# Excerpt
The California Progressive Party, also named California Bull Moose, was a political party that flourished from 1912 to 1944 and lasted through the 1960s.

In 1910, Hiram W. Johnson, a nominal Republican who was backed by suffragette and early feminist Katherine Philips Edson and other progressives opposed to monopoly capitalism epitomized by the Southern and Pacific Railroad, was a successful candidate for California governor running with the support of the Lincoln–Roosevelt League. Johnson served as Theodore Roosevelt's running mate as the vice presidential nominee of the national Progressive "Bull Moose" Party in the 1912 Presidential election. The ticket came in second place and received 88 electoral votes, defeating incumbent President William Howard Taft but losing to Democratic candidate Woodrow Wilson.

Johnson was reelected as Governor of California on the Progressive ticket in 1914, a party he co-founded in 1912.  In 1916, he was elected as a Progressive to the U.S. Senate and continued his affiliation with the state party throughout his decades in the Senate, while simultaneously winning the Republican nomination.  While Johnson was personally close to Theodore Roosevelt, he was much closer ideologically to U.S. Senator  Robert "Fighting Bob" La Follette of Wisconsin.  Johnson sat out the general election in 1924 after unsuccessfully challenging incumbent Calvin Coolidge for the Republican presidential nomination, which was also contested by Fighting Bob La Follette. Johnson personally disliked La Follette but grudgingly admired his quixotic third-party bid and generally agreed with his 1924 platform.

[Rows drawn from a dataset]

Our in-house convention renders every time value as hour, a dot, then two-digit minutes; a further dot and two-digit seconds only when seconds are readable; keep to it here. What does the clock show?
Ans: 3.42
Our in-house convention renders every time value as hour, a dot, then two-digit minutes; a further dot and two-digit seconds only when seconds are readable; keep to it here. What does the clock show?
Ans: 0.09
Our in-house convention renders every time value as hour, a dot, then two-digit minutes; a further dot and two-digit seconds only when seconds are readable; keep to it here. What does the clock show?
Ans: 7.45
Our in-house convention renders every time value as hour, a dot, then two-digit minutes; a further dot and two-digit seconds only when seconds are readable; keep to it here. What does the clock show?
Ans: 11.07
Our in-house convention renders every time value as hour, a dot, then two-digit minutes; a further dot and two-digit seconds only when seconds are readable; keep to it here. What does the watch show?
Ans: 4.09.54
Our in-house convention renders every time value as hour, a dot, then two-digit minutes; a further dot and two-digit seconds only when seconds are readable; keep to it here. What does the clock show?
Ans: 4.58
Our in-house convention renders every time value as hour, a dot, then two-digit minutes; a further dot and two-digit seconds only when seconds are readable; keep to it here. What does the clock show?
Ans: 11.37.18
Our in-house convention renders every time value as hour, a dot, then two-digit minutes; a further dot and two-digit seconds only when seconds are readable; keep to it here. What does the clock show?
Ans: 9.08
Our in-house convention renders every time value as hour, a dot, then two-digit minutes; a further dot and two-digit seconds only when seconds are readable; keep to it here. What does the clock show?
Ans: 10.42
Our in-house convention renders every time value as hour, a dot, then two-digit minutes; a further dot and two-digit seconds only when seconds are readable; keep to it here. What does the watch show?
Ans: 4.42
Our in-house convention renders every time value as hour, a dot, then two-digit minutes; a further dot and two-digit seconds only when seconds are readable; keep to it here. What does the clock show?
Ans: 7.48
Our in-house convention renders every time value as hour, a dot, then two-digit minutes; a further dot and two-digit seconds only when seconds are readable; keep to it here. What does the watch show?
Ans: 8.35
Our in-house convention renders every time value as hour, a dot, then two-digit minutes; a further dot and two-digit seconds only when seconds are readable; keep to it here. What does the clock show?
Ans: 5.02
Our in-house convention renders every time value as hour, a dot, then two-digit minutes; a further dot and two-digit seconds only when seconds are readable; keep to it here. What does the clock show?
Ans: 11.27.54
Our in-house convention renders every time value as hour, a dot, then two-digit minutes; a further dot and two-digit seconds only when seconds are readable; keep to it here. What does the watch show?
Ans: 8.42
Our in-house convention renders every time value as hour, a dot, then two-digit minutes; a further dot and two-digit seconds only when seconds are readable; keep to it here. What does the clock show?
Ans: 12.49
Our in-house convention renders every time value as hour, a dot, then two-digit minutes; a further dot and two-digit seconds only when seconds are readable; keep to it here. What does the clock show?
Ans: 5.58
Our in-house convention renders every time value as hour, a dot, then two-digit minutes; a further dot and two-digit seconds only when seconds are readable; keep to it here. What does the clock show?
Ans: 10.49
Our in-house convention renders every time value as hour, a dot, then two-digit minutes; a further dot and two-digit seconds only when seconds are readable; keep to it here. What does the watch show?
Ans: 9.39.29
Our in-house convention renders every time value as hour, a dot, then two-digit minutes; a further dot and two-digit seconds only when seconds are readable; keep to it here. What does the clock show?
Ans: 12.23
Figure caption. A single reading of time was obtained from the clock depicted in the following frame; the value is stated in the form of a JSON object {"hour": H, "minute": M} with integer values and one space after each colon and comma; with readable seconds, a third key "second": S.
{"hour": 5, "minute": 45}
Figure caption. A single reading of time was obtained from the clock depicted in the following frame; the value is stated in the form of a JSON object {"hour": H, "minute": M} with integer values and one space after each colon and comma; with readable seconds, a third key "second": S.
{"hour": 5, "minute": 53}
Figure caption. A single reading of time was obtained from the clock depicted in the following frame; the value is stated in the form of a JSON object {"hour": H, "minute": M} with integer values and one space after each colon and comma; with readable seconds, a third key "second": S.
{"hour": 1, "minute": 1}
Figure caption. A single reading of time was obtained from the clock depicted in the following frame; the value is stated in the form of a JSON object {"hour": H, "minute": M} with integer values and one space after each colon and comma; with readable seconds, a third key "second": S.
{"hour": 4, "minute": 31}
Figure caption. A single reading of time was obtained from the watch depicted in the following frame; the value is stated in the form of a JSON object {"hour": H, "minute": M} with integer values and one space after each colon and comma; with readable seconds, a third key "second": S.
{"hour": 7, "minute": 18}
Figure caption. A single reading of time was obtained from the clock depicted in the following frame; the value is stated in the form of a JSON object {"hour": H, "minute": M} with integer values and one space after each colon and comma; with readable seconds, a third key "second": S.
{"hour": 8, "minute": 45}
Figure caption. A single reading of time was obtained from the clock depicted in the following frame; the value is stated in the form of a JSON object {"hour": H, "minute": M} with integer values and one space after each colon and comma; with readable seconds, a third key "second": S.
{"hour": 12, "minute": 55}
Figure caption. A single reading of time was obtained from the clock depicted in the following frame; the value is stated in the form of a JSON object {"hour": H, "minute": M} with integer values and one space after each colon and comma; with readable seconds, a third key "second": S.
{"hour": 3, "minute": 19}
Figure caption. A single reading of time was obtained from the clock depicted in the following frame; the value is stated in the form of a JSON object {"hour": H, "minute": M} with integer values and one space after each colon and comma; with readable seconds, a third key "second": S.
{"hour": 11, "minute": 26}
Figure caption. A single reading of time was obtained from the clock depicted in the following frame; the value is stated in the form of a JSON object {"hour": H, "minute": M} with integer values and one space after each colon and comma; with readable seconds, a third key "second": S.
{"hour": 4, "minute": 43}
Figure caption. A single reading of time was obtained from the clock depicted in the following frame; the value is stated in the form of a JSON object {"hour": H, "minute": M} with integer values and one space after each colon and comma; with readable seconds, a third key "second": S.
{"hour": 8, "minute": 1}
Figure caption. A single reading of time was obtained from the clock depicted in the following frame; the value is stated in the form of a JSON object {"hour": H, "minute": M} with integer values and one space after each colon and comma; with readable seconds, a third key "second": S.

# Your instructions
Carry on the passage about the California Progressive Party, starting after its final sentence.

# Reply to the exercise
In 1934, when the La Follettes founded the Wisconsin Progressive Party, the California Progressive Party obtained a ballot line in California and ran seven candidates (all unsuccessful, although Raymond L. Haight got 13% of the vote for Governor of California, running as a moderate against socialist and Democratic nominee Upton Sinclair). In 1936 they elected  Franck R. Havenner as Congressman for California's 4th congressional district, and garnered a significant portion of the votes in some other races.

Havenner became a Democrat before the 1938 race; Haight defeated eventual winner Culbert Olson in the Progressive primary election, but received only 2.43% of the vote in the general election as a Progressive; and by the time of the 1942 gubernatorial election, the Progressives were no longer on the California ballot. By 1944, Haight was again a Republican, a delegate to the Republican National Convention. The party nominated the national Progressive Party tickets for president of Henry Wallace and Vincent Hallinan in 1948 and 1952 respectively. The party lasted at the local level and continued to be active through the 50s and 60s but slowly dissolved.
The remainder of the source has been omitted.